Food Police

Call Off the Food Police

Over the years, a growing group of food activists have proposed a litany of authoritarian proposals to tax, legislate, and litigate away many food and beverage choices.

  • A slew of proposals to tax certain food and ingredients have been pitched to curb obesity. The Center for Science in the Public Interest’s executive director, Michael Jacobson, admitted that “We could envision taxes on butter, potato chips, whole milk, cheeses, [and] meat.” In 2009, New York Governor David Paterson proposed an “obesity tax” of about 15 percent on non-diet drinks.
  •  When food activists fail to enact their preferred policies by democratic procedure, they turn to the courts to try to impose their will. John “Sue the Bastards” Banzhaf, for example, advocates suing doctors who don’t adequately warn patients about obesity. He also urges lawsuits against parents of obese children, saying lawyers should “go after parents with TVs in their [kids’] rooms.”
  • Activists have proposed various forms of regulation on salt, justifying them only with hyperbole. Michael Jacobson has declared that “Salt is the single most dangerous ingredient in the food supply.”
  • Policy makers and activists have unfairly blamed high-fructose corn syrup for numerous evils. Activist-celebrity Michael Pollan even blamed the “footprint of high-fructose corn syrup” for spurring Oceanic dead zones and hermaphrodite frogs.

What does the research show? Countless studies have shown that physical inactivity, not certain foods and ingredients, is responsible for obesity.

  • Researchers at the Pennington Biomedical Research Center found in a 2010 study that only 5 percent of Americans exercise vigorously on any given day. Health experts recommend at least 150 minutes a week of moderate-intensity activity.
  • In 2005, a Lancet study “suggest[ed] that habitual activity plays an important role in weight gain, with no parallel evidence that energy intake had a similar role … The composite findings from the National Growth and Health Study so far indicate that the drastic decline in habitual activity during adolescence might be a major factor in the doubling of the rate of obesity development in the USA in the past two decades, since no concomitant increase in energy intake was apparent.”
  • Steven Blair of the Cooper Institute for Aerobics Research wrote in 2005: “The obesity epidemic is driven, in my view, more by decreases in average daily energy expenditure than by increases in average daily energy intake. Unfortunately we do not have data on average daily energy expenditure or on changes in this variable, and the data we have on average daily energy intake are questionable. Therefore the fundamental cause of the increases in obesity prevalence observed over the past several years cannot be determined.”
  • A 2004 study published in the Journal of Consulting and Clinical Psychology stated: “Contrary to hypotheses, elevated intake of high fat foods, binge eating, and exercise did not predict obesity onset.”
  • “It is often assumed that the increase in pediatric obesity has occurred because of an increase in caloric intake. However, the data do not substantiate this,” wrote researchers in the Journal of Clinical Endocrinology & Metabolism in 2004.

 

What’s the bottom line? A narrow, food-only approach entirely misses the complex causes of obesity, especially physical inactivity.

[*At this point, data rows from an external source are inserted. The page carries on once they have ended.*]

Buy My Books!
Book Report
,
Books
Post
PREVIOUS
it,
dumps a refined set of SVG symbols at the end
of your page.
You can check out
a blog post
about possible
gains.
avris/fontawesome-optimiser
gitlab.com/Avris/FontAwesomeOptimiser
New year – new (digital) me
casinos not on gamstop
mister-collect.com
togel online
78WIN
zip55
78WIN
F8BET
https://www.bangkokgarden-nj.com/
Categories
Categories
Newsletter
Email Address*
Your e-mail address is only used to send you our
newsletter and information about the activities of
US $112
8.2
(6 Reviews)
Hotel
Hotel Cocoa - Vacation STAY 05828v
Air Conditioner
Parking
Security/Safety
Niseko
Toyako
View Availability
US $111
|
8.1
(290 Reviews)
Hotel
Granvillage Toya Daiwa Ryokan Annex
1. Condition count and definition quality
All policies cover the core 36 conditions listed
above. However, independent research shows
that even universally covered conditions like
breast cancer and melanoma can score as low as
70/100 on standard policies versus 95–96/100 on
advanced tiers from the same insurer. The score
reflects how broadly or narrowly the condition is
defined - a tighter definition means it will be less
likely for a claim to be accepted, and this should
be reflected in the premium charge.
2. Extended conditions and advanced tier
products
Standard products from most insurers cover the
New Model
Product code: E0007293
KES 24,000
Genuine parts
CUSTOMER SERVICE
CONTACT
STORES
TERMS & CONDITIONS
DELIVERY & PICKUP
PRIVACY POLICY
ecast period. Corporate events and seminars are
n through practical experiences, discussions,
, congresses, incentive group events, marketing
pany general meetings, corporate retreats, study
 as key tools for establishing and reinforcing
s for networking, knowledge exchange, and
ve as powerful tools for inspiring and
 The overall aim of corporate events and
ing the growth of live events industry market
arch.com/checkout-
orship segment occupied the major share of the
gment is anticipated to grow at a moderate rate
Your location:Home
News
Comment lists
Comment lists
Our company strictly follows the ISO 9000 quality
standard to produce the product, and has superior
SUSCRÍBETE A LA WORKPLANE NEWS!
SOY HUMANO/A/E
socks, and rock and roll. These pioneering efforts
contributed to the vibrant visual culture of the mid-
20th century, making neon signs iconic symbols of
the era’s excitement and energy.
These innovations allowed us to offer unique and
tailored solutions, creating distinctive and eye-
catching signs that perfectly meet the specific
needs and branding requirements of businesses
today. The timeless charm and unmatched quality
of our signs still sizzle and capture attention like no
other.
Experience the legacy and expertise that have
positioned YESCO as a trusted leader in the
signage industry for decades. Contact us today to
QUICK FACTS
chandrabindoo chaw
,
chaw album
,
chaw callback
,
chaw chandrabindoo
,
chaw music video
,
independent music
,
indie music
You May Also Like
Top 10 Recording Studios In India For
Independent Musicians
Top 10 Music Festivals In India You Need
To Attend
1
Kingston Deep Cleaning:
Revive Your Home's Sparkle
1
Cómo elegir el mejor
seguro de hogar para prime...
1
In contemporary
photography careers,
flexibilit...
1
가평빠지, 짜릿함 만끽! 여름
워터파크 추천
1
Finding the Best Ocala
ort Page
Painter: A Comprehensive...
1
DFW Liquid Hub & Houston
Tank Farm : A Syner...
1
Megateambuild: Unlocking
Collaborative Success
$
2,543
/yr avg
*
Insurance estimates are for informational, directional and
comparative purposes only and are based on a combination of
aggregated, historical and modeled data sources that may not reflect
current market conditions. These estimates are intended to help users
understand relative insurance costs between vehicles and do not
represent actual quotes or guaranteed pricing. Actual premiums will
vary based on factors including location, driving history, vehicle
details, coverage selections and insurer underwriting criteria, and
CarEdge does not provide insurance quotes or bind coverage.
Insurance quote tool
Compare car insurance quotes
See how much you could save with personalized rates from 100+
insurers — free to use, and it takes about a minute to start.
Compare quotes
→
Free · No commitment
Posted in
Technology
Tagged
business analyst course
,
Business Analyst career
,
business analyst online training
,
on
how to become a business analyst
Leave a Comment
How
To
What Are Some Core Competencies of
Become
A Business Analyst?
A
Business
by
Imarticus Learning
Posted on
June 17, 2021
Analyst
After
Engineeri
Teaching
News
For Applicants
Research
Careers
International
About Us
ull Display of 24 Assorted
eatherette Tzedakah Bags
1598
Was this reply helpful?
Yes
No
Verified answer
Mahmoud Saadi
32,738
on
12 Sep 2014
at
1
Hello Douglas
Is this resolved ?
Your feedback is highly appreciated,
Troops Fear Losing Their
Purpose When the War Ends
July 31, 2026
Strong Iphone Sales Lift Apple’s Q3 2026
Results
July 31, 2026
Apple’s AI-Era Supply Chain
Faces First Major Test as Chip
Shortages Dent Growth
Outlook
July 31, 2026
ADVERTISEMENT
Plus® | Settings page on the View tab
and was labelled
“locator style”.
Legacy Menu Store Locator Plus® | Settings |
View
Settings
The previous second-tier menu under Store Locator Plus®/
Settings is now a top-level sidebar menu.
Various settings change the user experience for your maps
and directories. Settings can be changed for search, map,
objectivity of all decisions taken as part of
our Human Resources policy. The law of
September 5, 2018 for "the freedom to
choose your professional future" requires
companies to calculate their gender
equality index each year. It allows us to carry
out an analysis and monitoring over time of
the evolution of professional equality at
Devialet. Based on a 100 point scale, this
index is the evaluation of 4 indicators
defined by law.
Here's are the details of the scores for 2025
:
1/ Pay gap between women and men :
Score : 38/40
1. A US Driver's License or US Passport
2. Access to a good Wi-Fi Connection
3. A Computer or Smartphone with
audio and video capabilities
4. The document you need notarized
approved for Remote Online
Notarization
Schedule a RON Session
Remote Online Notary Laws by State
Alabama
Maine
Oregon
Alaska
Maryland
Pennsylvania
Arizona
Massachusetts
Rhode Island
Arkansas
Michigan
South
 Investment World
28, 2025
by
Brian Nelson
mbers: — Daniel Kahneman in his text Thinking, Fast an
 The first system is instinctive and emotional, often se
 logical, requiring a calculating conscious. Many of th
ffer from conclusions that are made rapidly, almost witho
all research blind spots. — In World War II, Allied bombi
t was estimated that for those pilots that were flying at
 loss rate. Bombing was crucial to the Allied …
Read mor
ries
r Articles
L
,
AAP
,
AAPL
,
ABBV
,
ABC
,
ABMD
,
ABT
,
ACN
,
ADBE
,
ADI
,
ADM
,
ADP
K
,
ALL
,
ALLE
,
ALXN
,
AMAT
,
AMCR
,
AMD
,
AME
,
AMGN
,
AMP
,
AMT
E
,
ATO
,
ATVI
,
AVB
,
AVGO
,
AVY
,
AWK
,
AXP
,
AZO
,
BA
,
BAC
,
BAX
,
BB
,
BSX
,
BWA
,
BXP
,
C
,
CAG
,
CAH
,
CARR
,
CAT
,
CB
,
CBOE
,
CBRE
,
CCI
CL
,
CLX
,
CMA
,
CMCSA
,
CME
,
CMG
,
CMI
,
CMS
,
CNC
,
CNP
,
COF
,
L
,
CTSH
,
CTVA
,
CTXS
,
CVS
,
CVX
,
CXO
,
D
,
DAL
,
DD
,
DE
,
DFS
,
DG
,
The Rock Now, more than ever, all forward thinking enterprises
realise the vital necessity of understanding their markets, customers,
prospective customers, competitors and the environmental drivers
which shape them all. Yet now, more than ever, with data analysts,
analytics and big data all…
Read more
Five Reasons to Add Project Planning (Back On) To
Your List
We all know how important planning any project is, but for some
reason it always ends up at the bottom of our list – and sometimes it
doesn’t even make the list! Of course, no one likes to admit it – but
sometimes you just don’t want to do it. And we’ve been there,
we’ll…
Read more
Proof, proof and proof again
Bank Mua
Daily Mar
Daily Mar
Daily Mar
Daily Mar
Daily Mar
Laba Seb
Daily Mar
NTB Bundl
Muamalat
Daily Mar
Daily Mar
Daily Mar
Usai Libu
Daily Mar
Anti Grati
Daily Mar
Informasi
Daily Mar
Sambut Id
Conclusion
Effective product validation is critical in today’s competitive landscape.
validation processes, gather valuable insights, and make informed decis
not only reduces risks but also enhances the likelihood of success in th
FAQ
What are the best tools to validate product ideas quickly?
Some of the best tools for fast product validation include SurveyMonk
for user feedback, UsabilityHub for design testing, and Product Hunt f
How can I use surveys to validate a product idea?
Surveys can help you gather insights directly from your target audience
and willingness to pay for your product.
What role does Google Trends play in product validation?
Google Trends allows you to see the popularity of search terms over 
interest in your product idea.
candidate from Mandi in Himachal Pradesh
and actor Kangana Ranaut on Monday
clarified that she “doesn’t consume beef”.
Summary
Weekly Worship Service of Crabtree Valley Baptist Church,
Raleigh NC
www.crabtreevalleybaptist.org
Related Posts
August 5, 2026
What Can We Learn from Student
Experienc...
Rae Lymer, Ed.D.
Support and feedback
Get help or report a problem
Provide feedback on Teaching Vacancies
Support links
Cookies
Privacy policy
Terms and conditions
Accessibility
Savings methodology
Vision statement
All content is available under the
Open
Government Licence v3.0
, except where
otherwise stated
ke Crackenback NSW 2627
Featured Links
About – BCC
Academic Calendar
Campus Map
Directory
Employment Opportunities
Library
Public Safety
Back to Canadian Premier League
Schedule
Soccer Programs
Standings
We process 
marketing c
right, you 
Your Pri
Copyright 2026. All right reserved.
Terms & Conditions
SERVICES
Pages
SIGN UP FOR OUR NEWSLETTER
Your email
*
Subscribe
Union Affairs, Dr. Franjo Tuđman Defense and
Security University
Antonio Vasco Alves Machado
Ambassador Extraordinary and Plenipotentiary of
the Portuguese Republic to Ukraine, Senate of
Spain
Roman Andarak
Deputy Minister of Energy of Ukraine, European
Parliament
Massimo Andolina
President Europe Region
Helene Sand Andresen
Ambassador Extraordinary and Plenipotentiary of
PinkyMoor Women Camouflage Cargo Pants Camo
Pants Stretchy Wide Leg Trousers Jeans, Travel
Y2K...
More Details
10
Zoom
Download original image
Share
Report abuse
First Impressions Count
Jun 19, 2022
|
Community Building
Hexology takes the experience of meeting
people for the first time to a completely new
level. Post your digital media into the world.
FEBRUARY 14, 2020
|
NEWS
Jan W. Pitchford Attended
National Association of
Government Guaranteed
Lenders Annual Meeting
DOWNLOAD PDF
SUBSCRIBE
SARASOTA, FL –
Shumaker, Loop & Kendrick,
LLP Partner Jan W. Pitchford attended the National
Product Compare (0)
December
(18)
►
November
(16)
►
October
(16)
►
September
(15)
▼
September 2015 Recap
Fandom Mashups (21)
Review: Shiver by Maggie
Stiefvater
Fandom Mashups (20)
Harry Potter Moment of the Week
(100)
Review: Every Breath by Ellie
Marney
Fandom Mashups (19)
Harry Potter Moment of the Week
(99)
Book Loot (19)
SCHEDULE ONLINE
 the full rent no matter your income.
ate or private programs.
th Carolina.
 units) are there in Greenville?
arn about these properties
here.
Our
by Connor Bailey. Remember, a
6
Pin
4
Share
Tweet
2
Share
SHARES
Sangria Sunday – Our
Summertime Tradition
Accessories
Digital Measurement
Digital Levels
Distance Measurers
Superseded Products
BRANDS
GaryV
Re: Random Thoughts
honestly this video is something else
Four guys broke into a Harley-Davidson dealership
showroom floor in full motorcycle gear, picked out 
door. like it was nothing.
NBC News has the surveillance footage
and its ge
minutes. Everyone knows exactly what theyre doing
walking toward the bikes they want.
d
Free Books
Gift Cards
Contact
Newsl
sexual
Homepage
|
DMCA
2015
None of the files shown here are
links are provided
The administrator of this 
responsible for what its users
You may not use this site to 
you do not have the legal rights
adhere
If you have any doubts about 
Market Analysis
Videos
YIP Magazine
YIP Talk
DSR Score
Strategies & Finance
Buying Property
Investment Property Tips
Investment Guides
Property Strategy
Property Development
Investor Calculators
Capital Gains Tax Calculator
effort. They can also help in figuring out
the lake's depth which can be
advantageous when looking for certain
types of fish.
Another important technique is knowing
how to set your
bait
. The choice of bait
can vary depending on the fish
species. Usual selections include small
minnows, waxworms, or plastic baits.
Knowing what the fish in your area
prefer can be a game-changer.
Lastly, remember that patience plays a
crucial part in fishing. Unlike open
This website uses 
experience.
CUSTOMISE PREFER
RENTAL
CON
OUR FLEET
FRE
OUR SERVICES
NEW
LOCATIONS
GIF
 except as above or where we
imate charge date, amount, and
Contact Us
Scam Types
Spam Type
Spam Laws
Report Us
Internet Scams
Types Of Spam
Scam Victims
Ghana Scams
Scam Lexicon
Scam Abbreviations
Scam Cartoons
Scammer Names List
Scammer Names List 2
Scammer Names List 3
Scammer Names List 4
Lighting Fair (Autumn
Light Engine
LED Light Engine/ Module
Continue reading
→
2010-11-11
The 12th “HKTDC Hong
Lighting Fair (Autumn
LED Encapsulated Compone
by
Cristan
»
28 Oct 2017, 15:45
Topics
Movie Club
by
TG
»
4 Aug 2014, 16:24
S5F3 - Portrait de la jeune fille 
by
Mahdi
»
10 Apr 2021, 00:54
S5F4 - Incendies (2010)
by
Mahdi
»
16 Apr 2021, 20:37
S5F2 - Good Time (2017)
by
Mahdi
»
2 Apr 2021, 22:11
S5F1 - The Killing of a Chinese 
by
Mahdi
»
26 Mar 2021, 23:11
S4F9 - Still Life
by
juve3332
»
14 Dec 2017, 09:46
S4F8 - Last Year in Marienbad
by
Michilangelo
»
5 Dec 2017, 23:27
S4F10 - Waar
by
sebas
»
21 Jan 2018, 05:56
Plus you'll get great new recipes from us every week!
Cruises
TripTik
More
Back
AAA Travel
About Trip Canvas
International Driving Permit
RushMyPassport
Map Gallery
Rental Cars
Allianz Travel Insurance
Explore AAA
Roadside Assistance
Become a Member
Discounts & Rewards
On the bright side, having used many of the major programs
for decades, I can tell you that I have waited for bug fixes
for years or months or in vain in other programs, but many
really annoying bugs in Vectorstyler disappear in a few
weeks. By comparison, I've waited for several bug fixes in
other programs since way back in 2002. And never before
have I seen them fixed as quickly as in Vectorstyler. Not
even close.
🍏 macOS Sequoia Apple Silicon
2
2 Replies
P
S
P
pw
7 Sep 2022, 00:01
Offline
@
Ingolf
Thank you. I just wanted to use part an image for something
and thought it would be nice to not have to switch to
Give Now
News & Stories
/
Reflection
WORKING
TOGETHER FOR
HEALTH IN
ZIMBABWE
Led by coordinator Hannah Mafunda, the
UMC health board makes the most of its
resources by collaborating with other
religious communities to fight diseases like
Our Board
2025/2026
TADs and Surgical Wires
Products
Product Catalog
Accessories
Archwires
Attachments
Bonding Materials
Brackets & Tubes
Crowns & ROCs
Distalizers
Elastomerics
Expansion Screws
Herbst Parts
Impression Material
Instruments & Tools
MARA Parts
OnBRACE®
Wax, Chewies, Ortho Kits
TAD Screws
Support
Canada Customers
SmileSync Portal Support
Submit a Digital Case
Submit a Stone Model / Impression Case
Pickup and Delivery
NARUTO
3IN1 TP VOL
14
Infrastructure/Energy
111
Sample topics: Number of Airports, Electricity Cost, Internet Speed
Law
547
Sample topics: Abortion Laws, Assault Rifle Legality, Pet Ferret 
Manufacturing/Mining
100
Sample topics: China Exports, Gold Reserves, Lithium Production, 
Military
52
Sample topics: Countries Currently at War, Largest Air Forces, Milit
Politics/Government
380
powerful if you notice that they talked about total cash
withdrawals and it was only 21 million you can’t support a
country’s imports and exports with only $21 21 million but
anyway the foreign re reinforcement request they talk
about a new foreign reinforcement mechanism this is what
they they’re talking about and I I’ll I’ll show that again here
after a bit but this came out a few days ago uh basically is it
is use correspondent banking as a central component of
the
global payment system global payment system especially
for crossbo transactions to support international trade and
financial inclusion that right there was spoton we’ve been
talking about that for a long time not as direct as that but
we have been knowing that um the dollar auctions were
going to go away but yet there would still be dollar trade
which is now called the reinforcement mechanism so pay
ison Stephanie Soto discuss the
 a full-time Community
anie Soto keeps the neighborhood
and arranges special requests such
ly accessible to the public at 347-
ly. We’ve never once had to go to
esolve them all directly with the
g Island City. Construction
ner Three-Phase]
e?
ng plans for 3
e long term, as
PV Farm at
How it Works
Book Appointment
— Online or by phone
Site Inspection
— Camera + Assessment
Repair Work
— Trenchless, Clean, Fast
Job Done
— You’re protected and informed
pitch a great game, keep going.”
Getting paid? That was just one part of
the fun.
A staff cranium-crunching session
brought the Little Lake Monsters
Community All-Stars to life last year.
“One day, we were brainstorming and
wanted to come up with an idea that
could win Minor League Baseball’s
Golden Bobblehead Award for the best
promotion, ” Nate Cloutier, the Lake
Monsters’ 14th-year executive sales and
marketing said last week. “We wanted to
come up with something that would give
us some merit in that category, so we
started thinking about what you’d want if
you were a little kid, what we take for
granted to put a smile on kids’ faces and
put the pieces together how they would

  • Physical activity has seen a dramatic decline in the last few decades. Only half of American youth regularly participate in vigorous activity. One-quarter report no vigorous activity whatsoever.
  • A 2007 study published in the Journal of the American Medical Association found that regardless of body weight, those who are physically active live longer than those who aren’t.
  • Former FDA commissioner Mark McClellan noted: “In a debate in which foods themselves are being held to be largely responsible for increasing levels of obesity, actual levels of caloric intake among the young haven’t appreciably changed over the last twenty years.”
  • Banning or restricting certain foods makes them forbidden fruits, in effect turning them into an attractive form of rebellion.